Le Parlement européen a adopté en première lecture, mardi 12 mars, un texte qui autorise des camions, pouvant mesurer jusqu’à 25 mètres, à rouler sur les routes de l’Union Européenne. On vous explique.
Les méga-camions : qu'est-ce que c'est ?
Aussi appelés les "giga-liners" ou "méga-trucks", ces camions sont constitués d'un conteneur auquel est attachée une remorque. Ils sont plus longs et plus lourds : jusqu’à 25 mètres de long, soit presqu'un terrain de tennis, pour 60 tonnes. À titre de comparaison, aujourd'hui, le code de la route autorise la circulation de poids-lourds mesurant au maximum 18,75 mètres, pour 44 tonnes.
Certains méga-camions sont d'ores et déjà en circulation dans des pays européens comme l'Espagne, la Suède, la Finlande, les Pays-Bas ou l'Allemagne.
À partir de quand en France ?
Le texte voté au Parlement européen doit encore être validé par le Conseil européen. Chaque État membre pourra ensuite accepter ou non le passage de méga-camions sur son territoire.
Du côté de la France, Patrice Vergriete, ministre des Transports et ancien maire de Dunkerque, s’est montré ferme dans un post publié sur X (ex Twitter) : "Après le vote du Parlement européen, la France redit son refus d'une libéralisation de la circulation internationale des camions de 44 tonnes et des 'mégatrucks'", précisant qu’il fallait privilégier le transport ferroviaire.
Après le vote du Parlement européen, la France redit son refus d'une libéralisation de la circulation internationale des camions de 44 tonnes et des "mégatrucks". Aujourd’hui la priorité est le report modal, en particulier vers le ferroviaire.

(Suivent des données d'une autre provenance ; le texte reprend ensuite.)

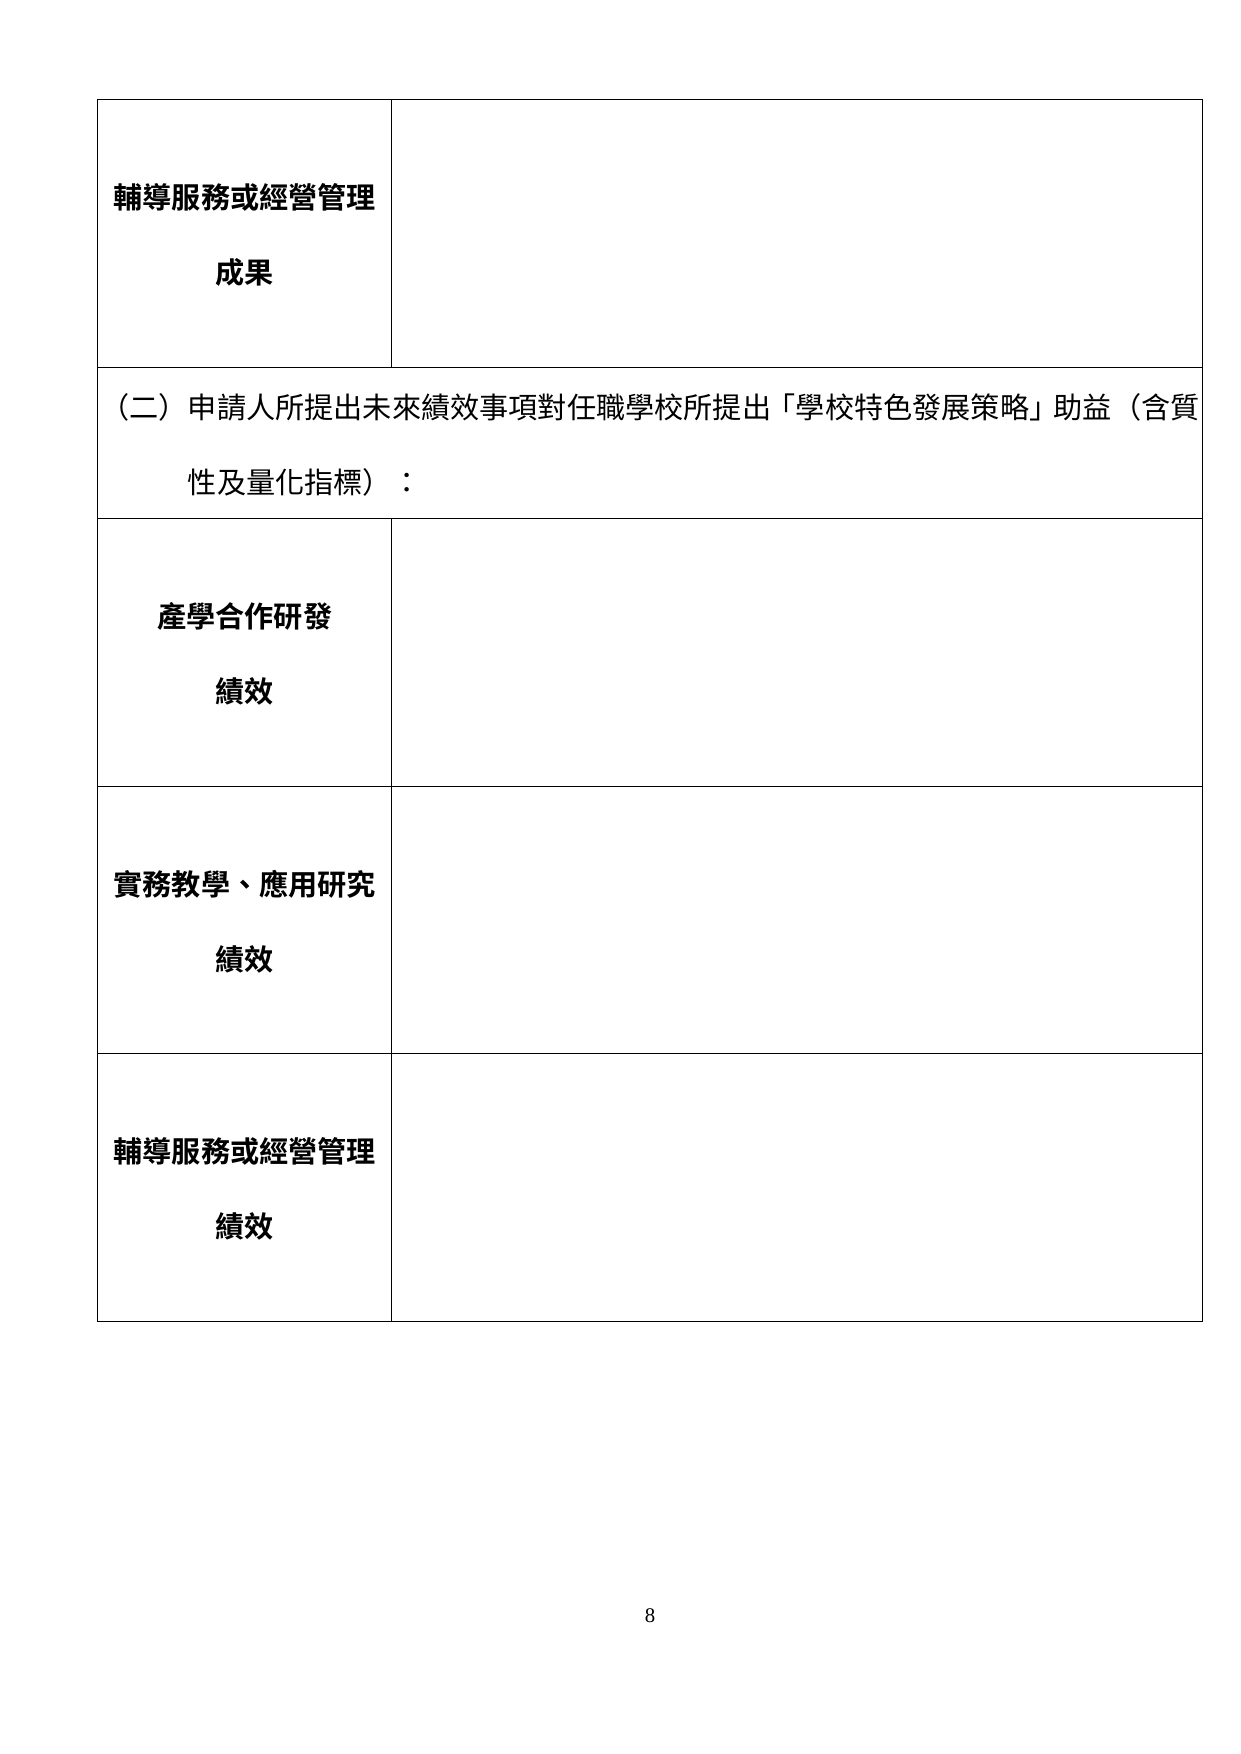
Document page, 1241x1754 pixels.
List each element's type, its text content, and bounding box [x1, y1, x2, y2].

table_cell 產學合作研發 績效 [98, 519, 391, 786]
table_cell 實務教學、應用研究 績效 [98, 787, 391, 1053]
table_cell [392, 100, 1202, 367]
table_cell 輔導服務或經營管理績效 [98, 1054, 391, 1321]
table_cell 輔導服務或經營管理成果 [98, 100, 391, 367]
table_cell [392, 787, 1202, 1053]
table_cell （二）申請人所提出未來績效事項對任職學校所提出「學校特色發展策略」助益（含質性及量化指標）： [98, 368, 1202, 518]
table_cell [392, 519, 1202, 786]
table_cell [392, 1054, 1202, 1321]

— Patrice Vergriete (@P_Vergriete) March 12, 2024
Quel impact sur l'environnement ?
"Le train, c'est bon pour le climat, c'est bon pour l'emploi", approuve Karima Delli, présidente de la Commission des transports et du tourisme au Parlement européen. Sur France Inter, l'eurodéputée du Nord dit redouter l'arrivée de "10 millions de camions en plus sur les routes en Europe" et donc "6 millions de tonnes de CO2 par an" de plus.
Karima Delli souligne aussi les possibles conséquences sur la sécurité routière : "La distance de freinage de ces engins est beaucoup plus importante, ce qui pourrait augmenter les risques d'accident routiers de 80%", assure-t-elle.
Un point de vue partagé par Pascal Canfin, président de la commission de l'environnement. "Ces camions sont des aberrations pour la sécurité routière, la décarbonation de la route et pour le ferroutage", a indiqué sur X l'eurodéputé Renaissance, originaire d'Arras.
❌ La semaine prochaine, nous voterons non aux méga-camions sur les routes 🇫🇷 et 🇪🇺.
— Pascal Canfin (@pcanfin) March 7, 2024
Ces camions sont des aberrations pour la sécurité routière, la décarbonation de la route, et pour le ferroutage. @DominiqueRiquet @hugoclement @franceinter https://t.co/y30LMfGfOQ
Les routes sont-elles adaptées ?
Pour Bruno Bernardi, président d’une société de transports basée dans l'Aisne et dotée de 300 poids-lourds, la circulation de méga-camions "ne serait pas une bonne chose" : "Lorsque l’on est passés des 40 à 44 tonnes, en France, en 2012, ça a déjà abîmé les routes."
Un ressenti confirmé par une étude du cabinet allemand D-Fine, consultée par l'AFP : "dix camions de 44 tonnes font plus de dommages que quinze de 40 tonnes".
Pour moi, le paysage routier ne le permet pas aujourd’hui. Il y a aussi la question de l’état des routes en France. Là, ça risque de les détériorer encore plus... Qui va payer ?
Bruno Bernardi, président d’une société de transports basée dans l'Aisne
"Tout le réseau n'est pas dimensionné", ajoute Olivier Arrigault, secrétaire général de la Fédération Nationale des Transports Routiers dans le Nord. "La circulation d'un méga-camion peut s'entendre sur l'autoroute, il n'y a pas de risque dans ces conditions. Mais si une sortie du réseau autoroutier est nécessaire, les ronds-points ou les carrefours sont susceptibles de poser des difficultés", relève cet élu qui souhaiterait "une phase d'expérimentation", avant de prendre position.
La France, tout comme les autres membres du Conseil européen, devra quant à elle donner son avis en juin prochain.